The big open question might then be about the larger fate of cryptocurrency itself, tied in with the COVID world. The international growth of digital payments accelerated many orders of magnitude within the last decade, with the total value of all currencies now estimated to stand around $1T. By some estimates, as much as .02% of the entire US COVID stimulus package was pumped directly into Bitcoin exchanges. An old adage in banking, which might be applied to art, hold that anything that grows like a weed probably is one. 
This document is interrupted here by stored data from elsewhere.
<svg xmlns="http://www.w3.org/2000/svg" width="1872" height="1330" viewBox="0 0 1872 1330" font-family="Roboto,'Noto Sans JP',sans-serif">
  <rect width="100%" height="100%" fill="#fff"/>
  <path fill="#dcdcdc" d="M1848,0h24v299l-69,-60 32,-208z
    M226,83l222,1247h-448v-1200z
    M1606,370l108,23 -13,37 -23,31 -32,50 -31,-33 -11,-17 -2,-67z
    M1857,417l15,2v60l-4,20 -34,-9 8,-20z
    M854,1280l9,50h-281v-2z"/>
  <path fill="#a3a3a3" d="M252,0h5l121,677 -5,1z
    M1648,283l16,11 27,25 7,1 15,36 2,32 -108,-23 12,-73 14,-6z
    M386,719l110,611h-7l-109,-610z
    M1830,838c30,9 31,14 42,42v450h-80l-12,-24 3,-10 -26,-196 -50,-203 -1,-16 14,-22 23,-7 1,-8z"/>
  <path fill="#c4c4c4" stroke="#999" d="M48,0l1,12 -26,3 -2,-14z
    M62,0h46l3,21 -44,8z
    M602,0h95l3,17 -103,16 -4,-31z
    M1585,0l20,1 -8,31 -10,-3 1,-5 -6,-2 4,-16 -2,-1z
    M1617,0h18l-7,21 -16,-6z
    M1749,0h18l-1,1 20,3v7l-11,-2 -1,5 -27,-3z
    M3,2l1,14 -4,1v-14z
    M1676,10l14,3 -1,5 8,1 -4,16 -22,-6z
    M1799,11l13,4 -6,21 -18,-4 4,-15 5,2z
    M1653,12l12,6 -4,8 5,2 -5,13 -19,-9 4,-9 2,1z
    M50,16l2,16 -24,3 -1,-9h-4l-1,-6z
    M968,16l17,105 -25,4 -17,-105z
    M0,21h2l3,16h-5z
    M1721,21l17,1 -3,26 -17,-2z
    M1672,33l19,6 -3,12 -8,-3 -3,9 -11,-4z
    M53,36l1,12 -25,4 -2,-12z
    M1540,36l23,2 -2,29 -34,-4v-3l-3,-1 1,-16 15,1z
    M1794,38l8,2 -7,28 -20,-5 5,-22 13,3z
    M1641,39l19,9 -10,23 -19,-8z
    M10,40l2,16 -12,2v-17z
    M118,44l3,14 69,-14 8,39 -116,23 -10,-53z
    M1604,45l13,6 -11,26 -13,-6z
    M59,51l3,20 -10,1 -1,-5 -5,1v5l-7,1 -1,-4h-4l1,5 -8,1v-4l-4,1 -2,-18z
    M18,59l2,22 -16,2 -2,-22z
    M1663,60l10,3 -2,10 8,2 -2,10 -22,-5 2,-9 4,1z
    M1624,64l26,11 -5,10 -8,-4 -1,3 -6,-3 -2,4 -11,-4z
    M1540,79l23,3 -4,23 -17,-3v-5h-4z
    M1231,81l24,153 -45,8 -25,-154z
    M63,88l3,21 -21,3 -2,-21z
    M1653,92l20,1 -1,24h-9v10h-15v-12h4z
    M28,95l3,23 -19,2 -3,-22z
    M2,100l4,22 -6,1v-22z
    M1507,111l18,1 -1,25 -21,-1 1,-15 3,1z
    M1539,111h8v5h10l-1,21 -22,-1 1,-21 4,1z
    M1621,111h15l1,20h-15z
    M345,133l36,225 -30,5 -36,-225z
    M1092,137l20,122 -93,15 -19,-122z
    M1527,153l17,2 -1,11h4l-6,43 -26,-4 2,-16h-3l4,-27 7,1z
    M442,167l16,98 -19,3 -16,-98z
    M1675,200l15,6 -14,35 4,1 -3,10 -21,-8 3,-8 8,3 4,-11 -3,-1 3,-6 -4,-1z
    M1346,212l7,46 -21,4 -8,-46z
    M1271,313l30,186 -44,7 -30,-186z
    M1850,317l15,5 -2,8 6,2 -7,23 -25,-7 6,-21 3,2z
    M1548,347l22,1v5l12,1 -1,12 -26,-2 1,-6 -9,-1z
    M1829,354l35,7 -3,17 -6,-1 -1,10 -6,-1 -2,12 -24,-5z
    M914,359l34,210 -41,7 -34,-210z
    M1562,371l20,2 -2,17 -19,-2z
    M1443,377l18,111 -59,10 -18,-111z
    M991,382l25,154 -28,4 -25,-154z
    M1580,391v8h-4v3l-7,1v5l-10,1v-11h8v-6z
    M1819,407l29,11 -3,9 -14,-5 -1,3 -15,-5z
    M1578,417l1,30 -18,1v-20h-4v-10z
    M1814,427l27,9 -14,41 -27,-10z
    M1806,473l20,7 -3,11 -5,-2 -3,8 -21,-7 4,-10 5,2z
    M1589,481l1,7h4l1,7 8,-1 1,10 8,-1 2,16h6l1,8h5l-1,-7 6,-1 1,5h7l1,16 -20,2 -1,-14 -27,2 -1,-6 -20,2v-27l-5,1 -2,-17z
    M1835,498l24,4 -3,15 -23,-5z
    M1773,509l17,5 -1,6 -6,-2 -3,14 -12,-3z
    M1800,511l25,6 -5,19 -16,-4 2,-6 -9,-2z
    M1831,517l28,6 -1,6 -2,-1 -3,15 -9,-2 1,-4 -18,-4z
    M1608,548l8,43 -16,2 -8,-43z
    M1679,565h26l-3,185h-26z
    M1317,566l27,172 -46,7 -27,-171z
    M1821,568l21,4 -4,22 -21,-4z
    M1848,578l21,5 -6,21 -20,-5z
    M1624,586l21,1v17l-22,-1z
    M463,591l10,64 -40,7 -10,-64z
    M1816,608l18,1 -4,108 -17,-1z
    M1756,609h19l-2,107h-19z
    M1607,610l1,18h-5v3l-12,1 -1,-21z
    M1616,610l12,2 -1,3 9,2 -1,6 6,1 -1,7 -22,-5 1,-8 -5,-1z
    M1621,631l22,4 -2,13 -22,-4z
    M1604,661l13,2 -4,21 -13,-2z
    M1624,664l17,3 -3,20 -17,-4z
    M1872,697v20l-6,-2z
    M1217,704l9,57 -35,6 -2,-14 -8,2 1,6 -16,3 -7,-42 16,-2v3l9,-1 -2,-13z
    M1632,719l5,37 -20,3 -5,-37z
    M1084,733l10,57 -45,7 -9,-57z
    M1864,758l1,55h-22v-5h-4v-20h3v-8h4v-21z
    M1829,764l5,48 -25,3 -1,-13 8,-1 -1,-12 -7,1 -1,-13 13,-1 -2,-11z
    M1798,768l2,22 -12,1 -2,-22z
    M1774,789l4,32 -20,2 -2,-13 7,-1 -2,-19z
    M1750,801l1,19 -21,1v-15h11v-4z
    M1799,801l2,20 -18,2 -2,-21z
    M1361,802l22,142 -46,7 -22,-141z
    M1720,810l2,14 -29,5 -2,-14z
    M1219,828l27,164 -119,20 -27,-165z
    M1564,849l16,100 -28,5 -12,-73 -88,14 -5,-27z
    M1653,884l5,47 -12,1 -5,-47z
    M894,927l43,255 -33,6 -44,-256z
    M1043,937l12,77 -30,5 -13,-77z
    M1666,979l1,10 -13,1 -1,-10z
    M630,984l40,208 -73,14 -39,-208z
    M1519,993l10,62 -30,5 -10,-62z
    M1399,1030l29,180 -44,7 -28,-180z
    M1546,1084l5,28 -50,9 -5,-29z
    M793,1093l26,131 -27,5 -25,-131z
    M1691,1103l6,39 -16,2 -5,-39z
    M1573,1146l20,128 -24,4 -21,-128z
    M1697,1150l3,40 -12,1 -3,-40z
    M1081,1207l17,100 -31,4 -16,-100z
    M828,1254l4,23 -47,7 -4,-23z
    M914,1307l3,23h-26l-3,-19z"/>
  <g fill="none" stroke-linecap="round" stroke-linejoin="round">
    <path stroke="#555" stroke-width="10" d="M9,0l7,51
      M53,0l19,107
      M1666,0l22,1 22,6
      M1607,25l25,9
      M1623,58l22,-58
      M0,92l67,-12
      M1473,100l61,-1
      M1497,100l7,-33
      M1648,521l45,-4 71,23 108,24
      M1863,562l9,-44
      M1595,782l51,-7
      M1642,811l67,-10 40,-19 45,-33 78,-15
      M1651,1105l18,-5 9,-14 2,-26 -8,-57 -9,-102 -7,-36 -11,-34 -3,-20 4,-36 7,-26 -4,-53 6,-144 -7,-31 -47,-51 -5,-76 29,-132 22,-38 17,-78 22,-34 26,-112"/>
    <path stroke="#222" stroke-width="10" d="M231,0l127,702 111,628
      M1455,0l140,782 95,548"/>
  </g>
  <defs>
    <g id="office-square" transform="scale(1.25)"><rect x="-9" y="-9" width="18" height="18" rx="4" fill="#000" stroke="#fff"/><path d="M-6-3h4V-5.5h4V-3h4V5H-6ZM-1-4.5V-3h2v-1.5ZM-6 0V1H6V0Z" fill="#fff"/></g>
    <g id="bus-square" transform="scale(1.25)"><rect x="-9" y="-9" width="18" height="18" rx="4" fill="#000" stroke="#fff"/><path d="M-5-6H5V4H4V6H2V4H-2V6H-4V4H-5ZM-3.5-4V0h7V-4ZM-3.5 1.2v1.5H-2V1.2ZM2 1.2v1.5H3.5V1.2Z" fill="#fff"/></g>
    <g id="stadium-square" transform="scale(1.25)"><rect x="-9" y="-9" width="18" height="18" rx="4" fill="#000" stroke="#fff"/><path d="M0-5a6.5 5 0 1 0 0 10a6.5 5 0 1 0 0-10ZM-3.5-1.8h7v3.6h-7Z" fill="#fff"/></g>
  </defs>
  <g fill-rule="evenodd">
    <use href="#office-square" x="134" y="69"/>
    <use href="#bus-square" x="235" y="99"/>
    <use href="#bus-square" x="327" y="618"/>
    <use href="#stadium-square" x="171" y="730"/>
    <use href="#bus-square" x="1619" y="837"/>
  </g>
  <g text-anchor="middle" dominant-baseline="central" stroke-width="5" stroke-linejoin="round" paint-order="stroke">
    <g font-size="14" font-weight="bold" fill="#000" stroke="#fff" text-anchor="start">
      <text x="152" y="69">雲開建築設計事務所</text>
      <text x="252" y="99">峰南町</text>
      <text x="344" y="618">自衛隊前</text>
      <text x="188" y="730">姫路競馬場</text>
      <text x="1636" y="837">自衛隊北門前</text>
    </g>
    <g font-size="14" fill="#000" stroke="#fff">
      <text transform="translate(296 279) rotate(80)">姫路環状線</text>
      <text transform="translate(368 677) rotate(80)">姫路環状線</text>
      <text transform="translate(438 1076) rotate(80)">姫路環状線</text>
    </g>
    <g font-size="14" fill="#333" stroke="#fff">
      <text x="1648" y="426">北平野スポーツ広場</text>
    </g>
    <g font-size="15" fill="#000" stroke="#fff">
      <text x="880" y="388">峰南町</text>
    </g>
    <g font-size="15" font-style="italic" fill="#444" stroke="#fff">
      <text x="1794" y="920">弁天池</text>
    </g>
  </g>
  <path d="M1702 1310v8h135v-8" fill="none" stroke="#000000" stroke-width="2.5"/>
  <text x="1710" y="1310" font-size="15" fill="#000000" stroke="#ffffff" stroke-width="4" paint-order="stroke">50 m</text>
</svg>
Indeed, the crypto-world is well acquainted with stomach-churning volatility, with the waning of stimulus checks and Chinese crackdowns having taken nearly $700B out of the global market, just under half of its value, since the middle of May. Strikingly, “blue chip” digital artworks like the Cryptopunks are now to serving a similar financial function as their analog ancestors—assets to hold as hedges against the currency fluctuations. And composable NFT remixes promise to create still stranger monsters. Just as financial transactions can be fractionally resold through derivative “strips” or “tranches” that cut across entire asset classes, NFT artworks and permissions could be similarly securitized and recirculated, creating a system of shadow banking for digital creativity. 

Citations and repurposing, from the open web, to the ad financed platform to the community-supported digital enclave. Permission-based digital securities as neo-neo-avant-garde remix. Strange new places to wear freshly minted virtual clothes. Figures of speech refigured as figures of code. WM

Mike Maizels

Michael Maizels, PhD is an historian and theorist whose work brings the visual arts into productive collision with a broad range of disciplinary histories and potential futures.  He is the author of four books, the most recent of which analyzes the history of postwar American art through the lens of business model evolution.  He has also published widely on topics ranging from musicology and tax law to the philosophy of mathematics.